If the associated database is split into a learning and a test set, the analysis is performed only over the test data. Otherwise, the analysis applies to the entire dataset.
If available, dataset weights are use in the evaluation.
This evaluation can be performed either with regard to one state of the target, or with regard to all states.
If the Target Node has only two states, you can specify the probability acceptance threshold. By default, a single threshold is set to 0.5.

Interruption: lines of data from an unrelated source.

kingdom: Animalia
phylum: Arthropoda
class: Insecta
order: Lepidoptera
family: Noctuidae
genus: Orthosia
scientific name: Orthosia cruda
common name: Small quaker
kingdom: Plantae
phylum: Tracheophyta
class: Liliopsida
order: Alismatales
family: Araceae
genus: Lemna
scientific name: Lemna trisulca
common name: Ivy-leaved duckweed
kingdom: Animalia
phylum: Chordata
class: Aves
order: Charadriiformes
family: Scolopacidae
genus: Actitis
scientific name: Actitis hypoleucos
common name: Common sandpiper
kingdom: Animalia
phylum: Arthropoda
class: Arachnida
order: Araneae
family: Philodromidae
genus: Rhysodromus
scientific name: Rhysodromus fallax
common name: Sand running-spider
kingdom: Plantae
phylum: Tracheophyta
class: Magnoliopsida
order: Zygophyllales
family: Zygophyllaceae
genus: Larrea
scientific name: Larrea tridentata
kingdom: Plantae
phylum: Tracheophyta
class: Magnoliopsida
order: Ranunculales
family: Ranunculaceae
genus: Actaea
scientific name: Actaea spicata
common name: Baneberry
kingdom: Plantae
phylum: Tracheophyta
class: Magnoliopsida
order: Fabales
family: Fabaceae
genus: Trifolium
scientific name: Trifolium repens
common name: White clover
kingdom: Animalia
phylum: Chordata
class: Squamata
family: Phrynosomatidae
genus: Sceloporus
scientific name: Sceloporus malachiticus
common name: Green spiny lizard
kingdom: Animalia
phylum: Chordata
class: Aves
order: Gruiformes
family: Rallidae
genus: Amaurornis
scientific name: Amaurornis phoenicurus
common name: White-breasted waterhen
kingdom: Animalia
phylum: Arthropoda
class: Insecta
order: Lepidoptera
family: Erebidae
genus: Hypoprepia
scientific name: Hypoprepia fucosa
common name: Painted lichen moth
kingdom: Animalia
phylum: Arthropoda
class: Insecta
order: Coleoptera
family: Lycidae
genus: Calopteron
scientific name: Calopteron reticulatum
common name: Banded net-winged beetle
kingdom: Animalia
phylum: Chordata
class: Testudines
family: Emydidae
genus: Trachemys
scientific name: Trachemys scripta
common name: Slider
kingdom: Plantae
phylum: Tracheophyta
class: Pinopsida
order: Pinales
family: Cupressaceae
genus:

Alternatively, we can run this analysis for multiple thresholds. In this case, we set the number of thresholds to be evaluated, and BayesiaLab will determine the appropriate probability thresholds according to an equal frequency distribution.
In the case of equal probabilities, you can set the choice policy in this dialog box:
For multiple-threshold analysis, the results are presented in the following format. BayesiaLab will display the confusion matrices for each threshold, as selected from the Acceptance Threshold drop-down menu.
For multiple-state analysis, shown in the following report, there is one tab for each target state. The tabs contain the results curves for the respective state.
As shown in the above report window, the evaluation is performed with a number of complementary methods:
- Total Precision of the model, which is function of the number of correct predictions of the target variable.
- Confusion Matrix, which shows the number of occurrences, plus the reliability and precision of each prediction.
- Gains Curve, the Lift Curve, and the ROC Curve, all centered on the target state.
At the top of the report window, the Total Precision of the network is shown. Right underneath, two more measures are displayed that quantify the quality of the numerical prediction:
- R: Pearson Correlation
- R2: the squared value of the Pearson Correlation
By clicking the Global Report button, BayesiaLab can generate a report, which contains for each acceptance threshold, the Total Precision and the corresponding confusion matrices.
Grouped into subsections by Target State, this report also shows:
- Gini Index
- Relative Gini Index
- Mean Lift
- Relative Lift index.
Finally, the Relative Gini Global Mean, the Relative Lift Global Mean, the Total Precision, the Pearson Coefficient R and its squared value, R2, are listed.
This report can be saved as a formatted HTML file, which can then be opened as a spreadsheet, for instance in Excel.